As if that isn't bad enough, inside MM_Win32 is an MM_Win95 class.
Its placed onto the MM hiearchy after MM_Win32 if you're using Win95.

Confused?  Good, you should be.


Here's what it looks like now (this is somewhat simplified)

                    MY (created by ExtUtils::MY)
                    |
                    MM (created by ExtUtils::MM)
                    |
[ExtUtils::MM_NonUnix  ExtUtils::Liblist::Kid  ExtUtils::MakeMaker]
            |
 ExtUtils::MM_Unix

MY and MM have been moved out of ExtUtils::MakeMaker and moved into
their own .pm files (this maybe a temporary solution, dunno).  This
makes them more accessable and less prone to be overly chummy with the
rest of MakeMaker.

Along with that goes all the "Which MM_NonUnix should I use"
logic.  That's all in MM now.

Finally, the MM_NonUnix modules are now explicitly subclasses of
MM_Unix (again, a simplicification, see below).  This removes a lot of
the complexity from the hiearchy and makes it easier to apply some
normal OO techniques (see MM_NW5 below).

GIVEN DATA
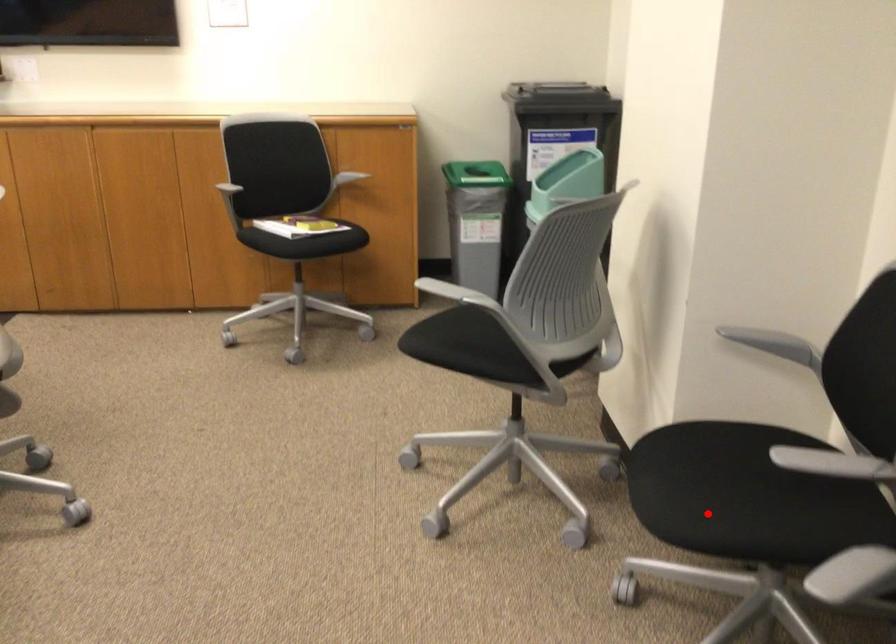
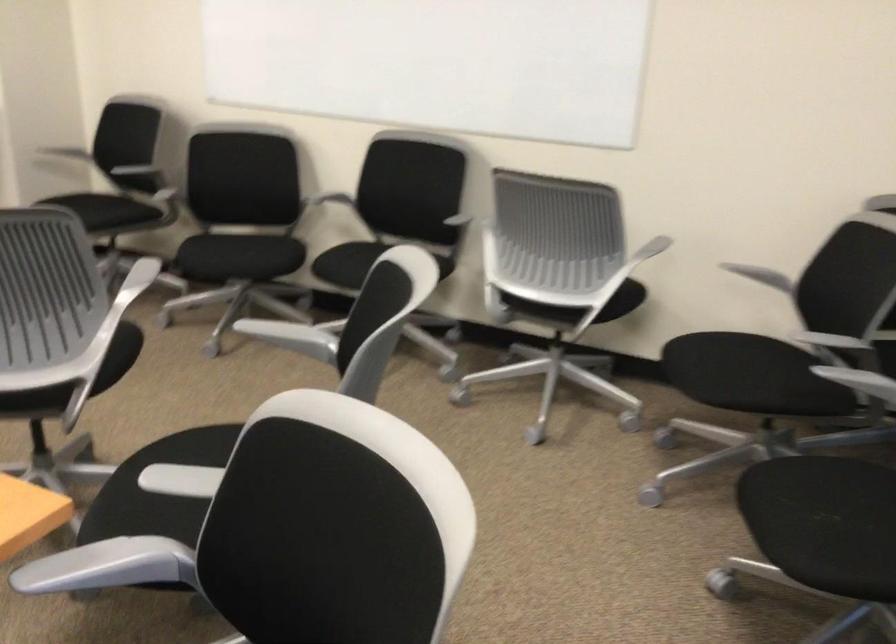
Find the pixel in the second image that matches the highlighted location in the first image.

(97, 213)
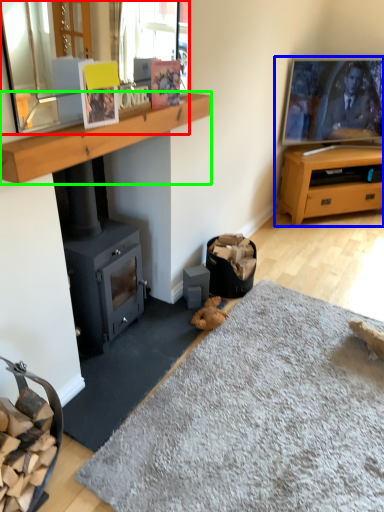
Question: Which object is the closest to the mirror (highlighted by a red box)? Choose among these: entertainment center (highlighted by a blue box) or mantle (highlighted by a green box).

Choices:
 (A) entertainment center
 (B) mantle

Answer: (B)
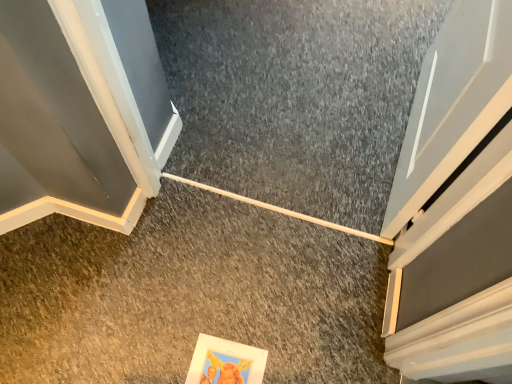
This screenshot has width=512, height=384. What do you see at coordinates (295, 97) in the screenshot? I see `smooth gray carpet at center, arranged as the 1th concrete when viewed from the back` at bounding box center [295, 97].

Find the location of `smooth gray carpet at center, arranged as the 2th concrete when viewed from the front`. smooth gray carpet at center, arranged as the 2th concrete when viewed from the front is located at coordinates (295, 97).

Image resolution: width=512 pixels, height=384 pixels. Describe the element at coordinates (189, 295) in the screenshot. I see `gray carpet at center, which is the second concrete in back-to-front order` at that location.

In order to click on gray carpet at center, the 1th concrete positioned from the front in this screenshot , I will do `click(189, 295)`.

The image size is (512, 384). Identify the location of smooth gray carpet at center, arranged as the 1th concrete when viewed from the back. (295, 97).

Does smooth gray carpet at center, arranged as the 1th concrete when viewed from the back, appear on the right side of gray carpet at center, which is the second concrete in back-to-front order?

Correct, you'll find smooth gray carpet at center, arranged as the 1th concrete when viewed from the back, to the right of gray carpet at center, which is the second concrete in back-to-front order.

In the image, is smooth gray carpet at center, arranged as the 1th concrete when viewed from the back, positioned in front of or behind gray carpet at center, which is the second concrete in back-to-front order?

Visually, smooth gray carpet at center, arranged as the 1th concrete when viewed from the back, is located behind gray carpet at center, which is the second concrete in back-to-front order.

Which point is more forward, (290, 47) or (276, 303)?

The point (276, 303) is closer.

From the image's perspective, relative to gray carpet at center, which is the second concrete in back-to-front order, is smooth gray carpet at center, arranged as the 1th concrete when viewed from the back, above or below?

Clearly, from the image's perspective, smooth gray carpet at center, arranged as the 1th concrete when viewed from the back, is above gray carpet at center, which is the second concrete in back-to-front order.

From a real-world perspective, is smooth gray carpet at center, arranged as the 1th concrete when viewed from the back, located beneath gray carpet at center, the 1th concrete positioned from the front?

Yes.

Is smooth gray carpet at center, arranged as the 2th concrete when viewed from the front, wider or thinner than gray carpet at center, the 1th concrete positioned from the front?

smooth gray carpet at center, arranged as the 2th concrete when viewed from the front, is wider than gray carpet at center, the 1th concrete positioned from the front.

Between smooth gray carpet at center, arranged as the 1th concrete when viewed from the back, and gray carpet at center, the 1th concrete positioned from the front, which one has less height?

Standing shorter between the two is smooth gray carpet at center, arranged as the 1th concrete when viewed from the back.

Based on the photo, is smooth gray carpet at center, arranged as the 1th concrete when viewed from the back, bigger or smaller than gray carpet at center, which is the second concrete in back-to-front order?

Considering their sizes, smooth gray carpet at center, arranged as the 1th concrete when viewed from the back, takes up more space than gray carpet at center, which is the second concrete in back-to-front order.

Does smooth gray carpet at center, arranged as the 2th concrete when viewed from the front, contain gray carpet at center, the 1th concrete positioned from the front?

Actually, gray carpet at center, the 1th concrete positioned from the front, is outside smooth gray carpet at center, arranged as the 2th concrete when viewed from the front.

Are smooth gray carpet at center, arranged as the 1th concrete when viewed from the back, and gray carpet at center, the 1th concrete positioned from the front, located far from each other?

No, smooth gray carpet at center, arranged as the 1th concrete when viewed from the back, is not far away from gray carpet at center, the 1th concrete positioned from the front.

Is smooth gray carpet at center, arranged as the 2th concrete when viewed from the front, turned away from gray carpet at center, which is the second concrete in back-to-front order?

Yes, gray carpet at center, which is the second concrete in back-to-front order, is at the back of smooth gray carpet at center, arranged as the 2th concrete when viewed from the front.

Looking at this image, measure the distance between smooth gray carpet at center, arranged as the 1th concrete when viewed from the back, and gray carpet at center, the 1th concrete positioned from the front.

smooth gray carpet at center, arranged as the 1th concrete when viewed from the back, is 19.15 inches from gray carpet at center, the 1th concrete positioned from the front.

This screenshot has height=384, width=512. In the image, there is a gray carpet at center, which is the second concrete in back-to-front order. Find the location of `concrete below it (from a real-world perspective)`. concrete below it (from a real-world perspective) is located at coordinates (295, 97).

Is gray carpet at center, which is the second concrete in back-to-front order, at the right side of smooth gray carpet at center, arranged as the 1th concrete when viewed from the back?

No.

Which is behind, gray carpet at center, the 1th concrete positioned from the front, or smooth gray carpet at center, arranged as the 1th concrete when viewed from the back?

smooth gray carpet at center, arranged as the 1th concrete when viewed from the back, is further away from the camera.

Between point (165, 189) and point (399, 109), which one is positioned behind?

Positioned behind is point (399, 109).

From the image's perspective, does gray carpet at center, which is the second concrete in back-to-front order, appear lower than smooth gray carpet at center, arranged as the 1th concrete when viewed from the back?

Indeed, from the image's perspective, gray carpet at center, which is the second concrete in back-to-front order, is shown beneath smooth gray carpet at center, arranged as the 1th concrete when viewed from the back.

From a real-world perspective, who is located higher, gray carpet at center, the 1th concrete positioned from the front, or smooth gray carpet at center, arranged as the 1th concrete when viewed from the back?

From a 3D spatial view, gray carpet at center, the 1th concrete positioned from the front, is above.

Is gray carpet at center, the 1th concrete positioned from the front, thinner than smooth gray carpet at center, arranged as the 2th concrete when viewed from the front?

Correct, the width of gray carpet at center, the 1th concrete positioned from the front, is less than that of smooth gray carpet at center, arranged as the 2th concrete when viewed from the front.

Which of these two, gray carpet at center, the 1th concrete positioned from the front, or smooth gray carpet at center, arranged as the 2th concrete when viewed from the front, stands shorter?

smooth gray carpet at center, arranged as the 2th concrete when viewed from the front, is shorter.

Looking at this image, which of these two, gray carpet at center, which is the second concrete in back-to-front order, or smooth gray carpet at center, arranged as the 1th concrete when viewed from the back, is smaller?

Smaller between the two is gray carpet at center, which is the second concrete in back-to-front order.

Is gray carpet at center, the 1th concrete positioned from the front, surrounding smooth gray carpet at center, arranged as the 1th concrete when viewed from the back?

No, smooth gray carpet at center, arranged as the 1th concrete when viewed from the back, is not inside gray carpet at center, the 1th concrete positioned from the front.

Does gray carpet at center, the 1th concrete positioned from the front, touch smooth gray carpet at center, arranged as the 2th concrete when viewed from the front?

No.

Is gray carpet at center, the 1th concrete positioned from the front, oriented away from smooth gray carpet at center, arranged as the 2th concrete when viewed from the front?

gray carpet at center, the 1th concrete positioned from the front, does not have its back to smooth gray carpet at center, arranged as the 2th concrete when viewed from the front.

Can you tell me how much gray carpet at center, which is the second concrete in back-to-front order, and smooth gray carpet at center, arranged as the 2th concrete when viewed from the front, differ in facing direction?

The angular difference between gray carpet at center, which is the second concrete in back-to-front order, and smooth gray carpet at center, arranged as the 2th concrete when viewed from the front, is 0.907 degrees.

How much distance is there between gray carpet at center, which is the second concrete in back-to-front order, and smooth gray carpet at center, arranged as the 2th concrete when viewed from the front?

gray carpet at center, which is the second concrete in back-to-front order, is 19.15 inches away from smooth gray carpet at center, arranged as the 2th concrete when viewed from the front.

The height and width of the screenshot is (384, 512). I want to click on concrete in front of the smooth gray carpet at center, arranged as the 1th concrete when viewed from the back, so click(189, 295).

You are a GUI agent. You are given a task and a screenshot of the screen. Output one action in this format:
    pyautogui.click(x=<x>, y=<y>)
    Task: Click on the concrete below the smooth gray carpet at center, arranged as the 2th concrete when viewed from the front (from the image's perspective)
    The width and height of the screenshot is (512, 384).
    Given the screenshot: What is the action you would take?
    pyautogui.click(x=189, y=295)

The height and width of the screenshot is (384, 512). What are the coordinates of `concrete on the left side of smooth gray carpet at center, arranged as the 2th concrete when viewed from the front` in the screenshot? It's located at (189, 295).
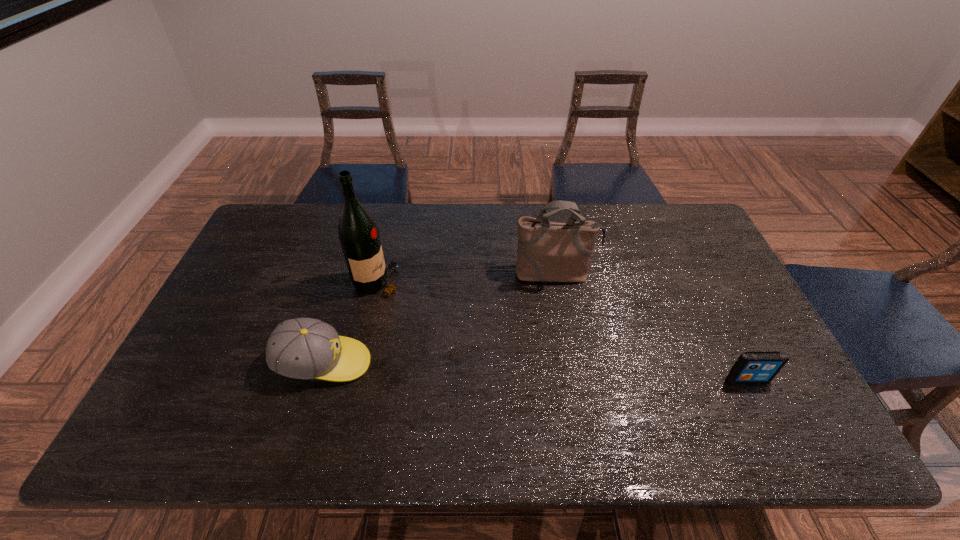
Identify the location of empty location between the baseball cap and the shoulder bag. (440, 319).

Find the location of a particular element. free spot between the shortest object and the tallest object is located at coordinates (563, 330).

Find the location of a particular element. The width and height of the screenshot is (960, 540). free space between the rightmost object and the tallest object is located at coordinates (563, 330).

Where is `vacant area between the wine bottle and the second object from right to left`? This screenshot has width=960, height=540. vacant area between the wine bottle and the second object from right to left is located at coordinates (467, 278).

Where is `vacant area that lies between the rightmost object and the wine bottle`? vacant area that lies between the rightmost object and the wine bottle is located at coordinates (563, 330).

I want to click on free space between the second shortest object and the tallest object, so click(x=351, y=322).

Locate which object is the third closest to the wine bottle. Please provide its 2D coordinates. Your answer should be formatted as a tuple, i.e. [(x, y)], where the tuple contains the x and y coordinates of a point satisfying the conditions above.

[(752, 366)]

This screenshot has width=960, height=540. Identify the location of object that stands as the closest to the third tallest object. (358, 233).

Image resolution: width=960 pixels, height=540 pixels. I want to click on vacant space that satisfies the following two spatial constraints: 1. on the front-facing side of the third shortest object; 2. on the surface of the tallest object, so click(557, 281).

Where is `vacant space that satisfies the following two spatial constraints: 1. on the front-facing side of the shoulder bag; 2. on the surface of the wine bottle`? This screenshot has width=960, height=540. vacant space that satisfies the following two spatial constraints: 1. on the front-facing side of the shoulder bag; 2. on the surface of the wine bottle is located at coordinates (557, 281).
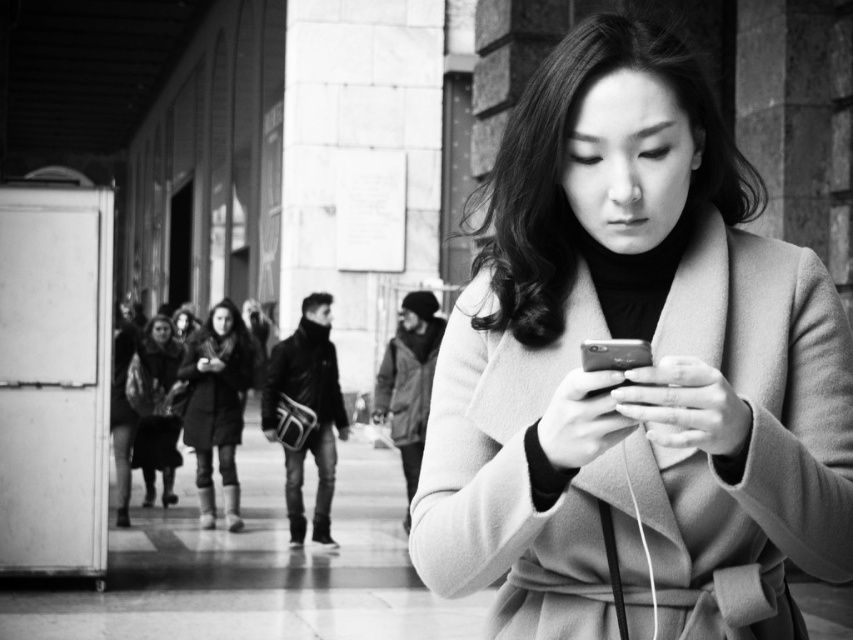
You are a fashion designer observing the scene. You notice the smooth beige coat at center and the leather jacket at center. Which clothing item is positioned higher on the person?

The smooth beige coat at center is above the leather jacket at center, so the smooth beige coat at center is positioned higher on the person.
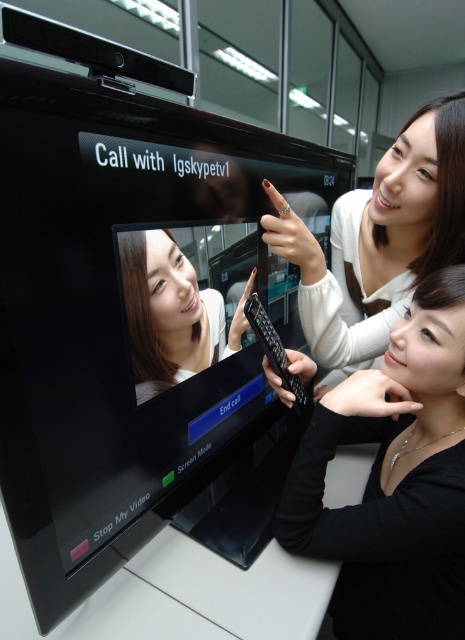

ACTIVITY
Could you pick up the notes on the MakeMaker class hierarchy and carry them on from their last sentence?

EXERCISE RESPONSE
So the MM_OS hierarchy now looks like this:

                                        MM_Win95   MM_NW5
                                              \      /
MM_BeOS     MM_Cygwin   MM_OS2    MM_VMS      MM_Win32
      \             |      |         |        /
       ---------------------------------------
                           |
                        MM_Unix

So essentially, everything inherits from MM_Unix except for the
Windows set.  The Netware and Win95 modules are both MM_Win32
subclasses, which is as it should be.

An interesting thing fell out of this.  For some reason I diffed
MM_Win32 against MM_NW5 and noticed large chunks were exactly the
same.  So I ran it in tkdiff to get a better look and found that over
TWO THIRDS of it was exactly the same as MM_Win32 (mod a few bug fixes
in MM_Win32 that never made it into MM_NW5).

So MM_NW5 just went on a big diet.  From 29 methods and an embedded
class (a copy of MM_Win95) to 4 methods.  1000+ lines down to about
350+.  The magic of subclassing.


Finally there's ExtUtils::Liblist::Kid.  What the hell is that doing
in there?  ExtUtils::Liblist::Kid is really just the guts of
ExtUtils::Liblist with a somewhat overly clever wrapper to avoid
loading it until absolutely necessary.  There's also lots and lots of
life-support code everywhere its used to avoid loading it.  Defering
from loading a method is sort of difficult when you inherit from it.

ExtUtils::Liblist consists of one, and only one, "function", ext() and
its only used in a handful of places.  This function takes an MM
object as its first argument, so its really a method.  To make things
more interesting, Liblist::Kid has Unix, Win32 and VMS specific
versions of ext() and its own logic to figure out which one to use.
And they're huge.

I'm not really sure what to do with Liblist, but I do know one thing.
Next version its going out of the MM hierarchy.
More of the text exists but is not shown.